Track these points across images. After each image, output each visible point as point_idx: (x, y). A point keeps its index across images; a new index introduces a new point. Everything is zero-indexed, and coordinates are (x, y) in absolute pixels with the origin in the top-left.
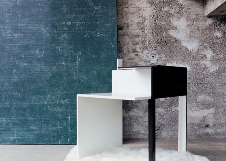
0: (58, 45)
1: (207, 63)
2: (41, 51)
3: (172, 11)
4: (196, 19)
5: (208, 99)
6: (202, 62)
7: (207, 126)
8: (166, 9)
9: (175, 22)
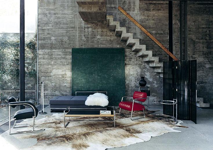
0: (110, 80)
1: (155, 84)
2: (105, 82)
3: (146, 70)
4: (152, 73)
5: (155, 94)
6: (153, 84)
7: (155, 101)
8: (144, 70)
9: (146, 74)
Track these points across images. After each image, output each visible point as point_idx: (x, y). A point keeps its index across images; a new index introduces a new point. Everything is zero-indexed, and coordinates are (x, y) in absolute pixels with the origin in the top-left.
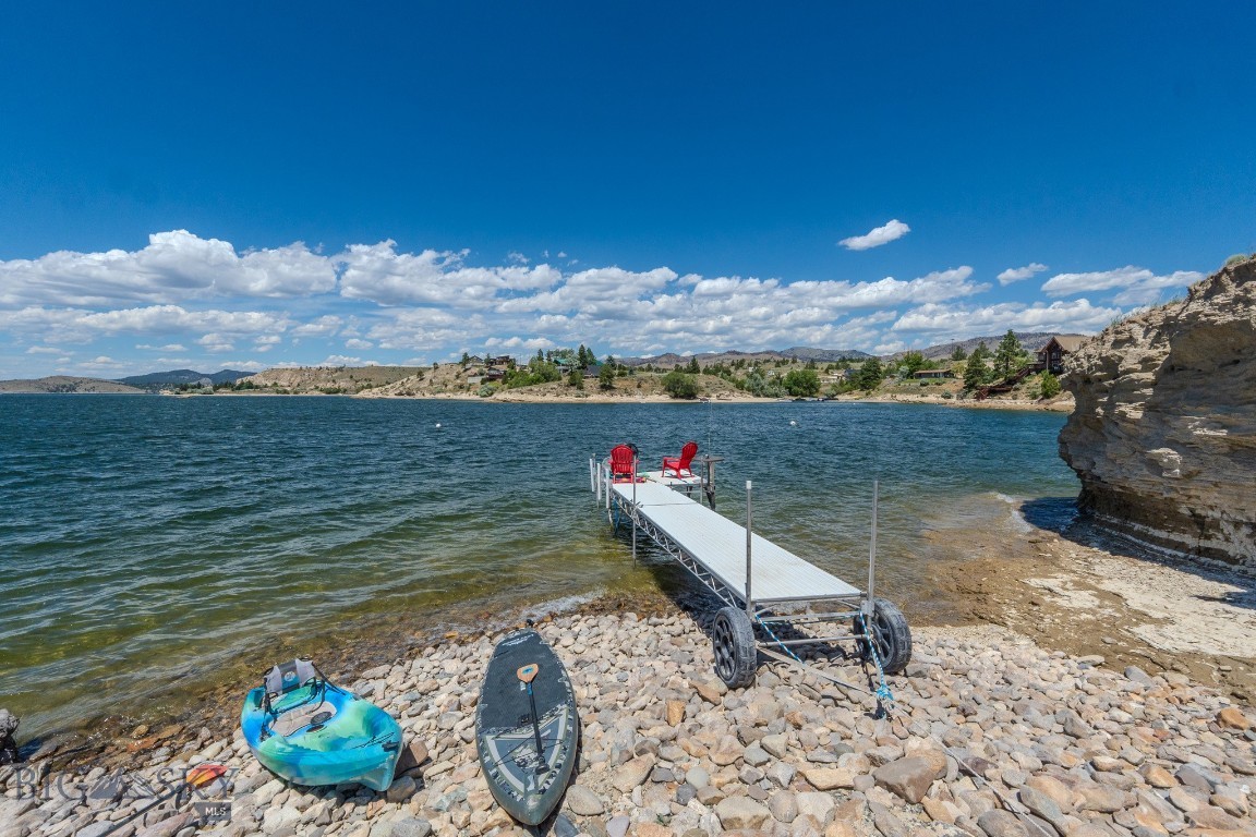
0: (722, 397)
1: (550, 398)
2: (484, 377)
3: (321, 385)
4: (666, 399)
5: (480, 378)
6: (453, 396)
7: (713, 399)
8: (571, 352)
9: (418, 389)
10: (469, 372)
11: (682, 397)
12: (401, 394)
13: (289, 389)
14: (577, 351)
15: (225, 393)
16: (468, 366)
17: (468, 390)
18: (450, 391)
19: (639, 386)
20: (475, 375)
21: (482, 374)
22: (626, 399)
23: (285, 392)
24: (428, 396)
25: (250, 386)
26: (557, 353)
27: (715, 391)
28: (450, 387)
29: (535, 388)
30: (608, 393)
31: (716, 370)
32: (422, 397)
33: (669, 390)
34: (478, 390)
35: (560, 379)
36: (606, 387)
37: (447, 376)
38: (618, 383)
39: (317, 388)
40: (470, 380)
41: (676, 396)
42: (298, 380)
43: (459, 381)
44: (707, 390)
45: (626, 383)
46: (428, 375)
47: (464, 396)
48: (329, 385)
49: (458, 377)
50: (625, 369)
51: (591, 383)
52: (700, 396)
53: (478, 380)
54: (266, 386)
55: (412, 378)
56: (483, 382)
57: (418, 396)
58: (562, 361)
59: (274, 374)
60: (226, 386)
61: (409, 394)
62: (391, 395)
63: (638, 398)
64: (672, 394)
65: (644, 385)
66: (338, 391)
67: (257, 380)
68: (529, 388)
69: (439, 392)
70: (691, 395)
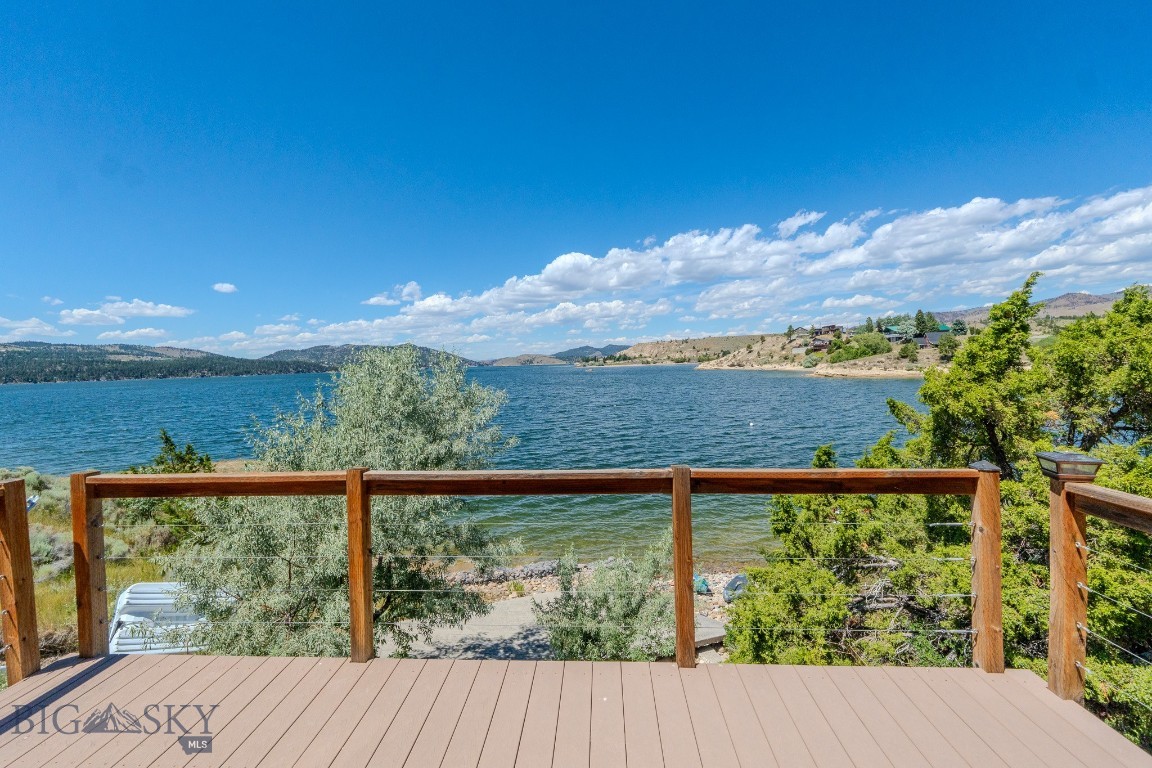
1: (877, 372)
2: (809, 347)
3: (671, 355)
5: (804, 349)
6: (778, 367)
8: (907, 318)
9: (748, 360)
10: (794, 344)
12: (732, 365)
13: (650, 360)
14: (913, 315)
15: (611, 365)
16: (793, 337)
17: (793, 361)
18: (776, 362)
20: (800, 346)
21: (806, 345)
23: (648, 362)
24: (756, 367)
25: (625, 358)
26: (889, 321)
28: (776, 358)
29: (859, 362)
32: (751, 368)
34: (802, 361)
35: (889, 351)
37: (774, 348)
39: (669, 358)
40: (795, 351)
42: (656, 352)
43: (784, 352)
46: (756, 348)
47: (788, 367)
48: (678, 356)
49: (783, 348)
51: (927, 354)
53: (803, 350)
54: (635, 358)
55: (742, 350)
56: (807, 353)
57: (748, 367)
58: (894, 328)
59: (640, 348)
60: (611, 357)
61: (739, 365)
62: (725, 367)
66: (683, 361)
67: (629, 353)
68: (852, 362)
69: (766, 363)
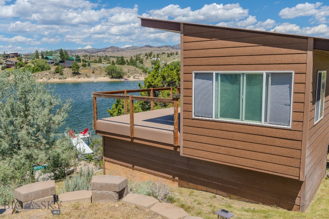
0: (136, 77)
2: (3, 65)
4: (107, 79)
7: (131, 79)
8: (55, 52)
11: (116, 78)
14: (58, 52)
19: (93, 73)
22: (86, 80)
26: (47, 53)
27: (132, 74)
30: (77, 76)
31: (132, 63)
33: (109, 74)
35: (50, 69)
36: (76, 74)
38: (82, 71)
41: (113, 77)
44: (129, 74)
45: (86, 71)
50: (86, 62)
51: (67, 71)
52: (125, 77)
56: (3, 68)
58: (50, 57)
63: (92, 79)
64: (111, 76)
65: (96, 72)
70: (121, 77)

· · · · · · ·

Copy the lines from the start of the records up to and including the line with "9: (146, 74)", swapping "zero-indexed" for "0-based" and leaving everything else unchanged. Leave the pictures out of your answer.

> _TASK RESPONSE_
Track these points across images. After each image, output each visible point as point_idx: (x, y). A point keeps its index across images; a new index introduces a new point. Everything is 0-based, and coordinates are (x, y) in absolute pixels with the origin in the top-left.
0: (58, 45)
1: (207, 63)
2: (41, 51)
3: (172, 11)
4: (196, 19)
5: (208, 99)
6: (202, 62)
7: (207, 126)
8: (166, 9)
9: (175, 22)
0: (110, 80)
1: (155, 84)
2: (105, 82)
3: (146, 70)
4: (152, 73)
5: (155, 94)
6: (153, 84)
7: (155, 101)
8: (144, 70)
9: (146, 74)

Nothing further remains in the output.